Find A Vector Orthogonal To Two Vectors

Finding a Vector Orthogonal to Two Given Vectors

Finding a vector orthogonal (perpendicular) to two given vectors is a fundamental concept in linear algebra with applications across various fields like computer graphics, physics, and machine learning. This article will guide you through the process, explaining the underlying principles and providing practical examples. Understanding this concept is crucial for tasks such as calculating normal vectors, determining plane equations, and solving systems of linear equations.

What does "orthogonal" mean? Two vectors are orthogonal if their dot product is zero. The dot product measures the projection of one vector onto another. If the projection is zero, it means the vectors are perpendicular.

The Cross Product: A Powerful Tool

The most common method for finding a vector orthogonal to two other vectors in three-dimensional space (R³) is using the cross product. The cross product of two vectors, a and b, results in a vector c that is orthogonal to both a and b.

The cross product is defined as follows:

Let a = (a₁, a₂, a₃) and b = (b₁, b₂, b₃). Then the cross product c = a x b is given by:

c = (a₂b₃ - a₃b₂, a₃b₁ - a₁b₃, a₁b₂ - a₂b₁)

This can be remembered using the determinant of a matrix:

| i   j   k |
| a₁  a₂  a₃ |
| b₁  b₂  b₃ |

where i, j, and k are the unit vectors along the x, y, and z axes respectively.

Example: Finding an Orthogonal Vector

Let's find a vector orthogonal to a = (1, 2, 3) and b = (4, 5, 6).
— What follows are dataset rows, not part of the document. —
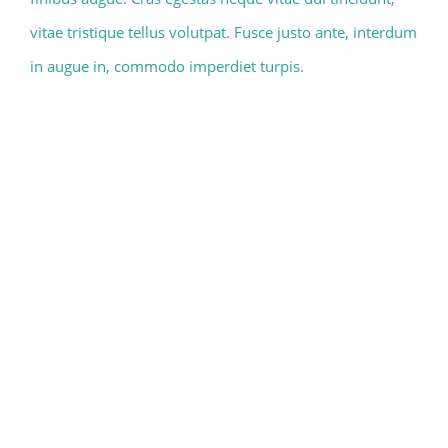
vitae tristique tellus volutpat. Fusce justo ante, interdum
in augue in, commodo imperdiet turpis.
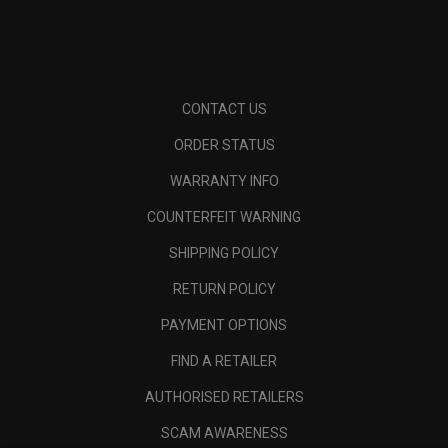
CONTACT US
ORDER STATUS
WARRANTY INFO
COUNTERFEIT WARNING
SHIPPING POLICY
RETURN POLICY
PAYMENT OPTIONS
FIND A RETAILER
AUTHORISED RETAILERS
SCAM AWARENESS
Using the cross product formula:

c₁ = (2 * 6) - (3 * 5) = 12 - 15 = -3
c₂ = (3 * 4) - (1 * 6) = 12 - 6 = 6
c₃ = (1 * 5) - (2 * 4) = 5 - 8 = -3

Therefore, the vector c = (-3, 6, -3) is orthogonal to both a and b. You can verify this by calculating the dot products: a • c = 0 and b • c = 0.

Important Considerations:

Uniqueness: The cross product produces only one vector orthogonal to the two given vectors. However, any scalar multiple of this vector will also be orthogonal. For example, (3, -6, 3) is also orthogonal to a and b.
Zero Vector: If the two input vectors are parallel (or linearly dependent), their cross product is the zero vector (0, 0, 0). This is because parallel vectors don't define a unique plane, and thus, there isn't a unique normal vector.
Two-Dimensional Space (R²): The cross product is not directly applicable in two dimensions. However, you can find an orthogonal vector by swapping the components and negating one of them. For example, if you have vector a = (x, y), then an orthogonal vector is b = (-y, x).
Higher Dimensions: For vectors in higher dimensions (R⁴, R⁵, etc.), more sophisticated methods like the Gram-Schmidt process are needed to find orthogonal vectors.

Applications:

The ability to find orthogonal vectors is critical in many applications:

Computer Graphics: Calculating surface normals for lighting and shading.
Physics: Determining the direction of a force or torque.
Machine Learning: Feature extraction and dimensionality reduction techniques.
Robotics: Calculating joint angles and orientations.

By understanding the cross product and its properties, you can effectively find vectors orthogonal to two given vectors, opening doors to solving complex problems in various domains. Remember to check your results by computing the dot products to ensure orthogonality.